■ **TRAVAIL DEMANDÉ**
Recopiez à l'identique les lignes allant de celle qui contient "# Receive Only" jusqu'à la fin des lignes fournies, bornes comprises.
***
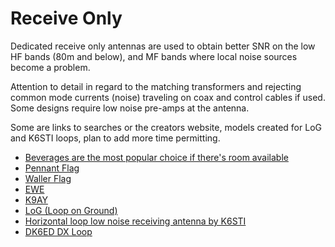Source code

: # Receive Only

Dedicated receive only antennas are used to obtain better SNR on the low HF bands (80m and below), and MF bands where local noise sources become a problem.

Attention to detail in regard to the matching transformers and rejecting common mode currents (noise) traveling on coax and control cables if used. Some designs require low noise pre-amps at the antenna.

Some are links to searches or the creators website, models created for LoG and K6STI loops, plan to add more time permitting.

- [Beverages are the most popular choice if there's room available](https://duckduckgo.com/?q=beverage+antenna)
- [Pennant Flag](https://duckduckgo.com/?q=Pennant+Flag+Antenna)
- [Waller Flag](https://duckduckgo.com/?q=waller+flag+antenna)
- [EWE](https://duckduckgo.com/?q=EWE+Antenna)
- [K9AY](K9AY)
- [LoG (Loop on Ground)](LoG)
- [Horizontal loop low noise receiving antenna by K6STI](K6STI)
- [DK6ED DX Loop](https://www.qsl.net/dk6ed/)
***
■ **RÉPONSE CI-DESSOUS**
: # Receive Only

Dedicated receive only antennas are used to obtain better SNR on the low HF bands (80m and below), and MF bands where local noise sources become a problem.

Attention to detail in regard to the matching transformers and rejecting common mode currents (noise) traveling on coax and control cables if used. Some designs require low noise pre-amps at the antenna.

Some are links to searches or the creators website, models created for LoG and K6STI loops, plan to add more time permitting.

- [Beverages are the most popular choice if there's room available](https://duckduckgo.com/?q=beverage+antenna)
- [Pennant Flag](https://duckduckgo.com/?q=Pennant+Flag+Antenna)
- [Waller Flag](https://duckduckgo.com/?q=waller+flag+antenna)
- [EWE](https://duckduckgo.com/?q=EWE+Antenna)
- [K9AY](K9AY)
- [LoG (Loop on Ground)](LoG)
- [Horizontal loop low noise receiving antenna by K6STI](K6STI)
- [DK6ED DX Loop](https://www.qsl.net/dk6ed/)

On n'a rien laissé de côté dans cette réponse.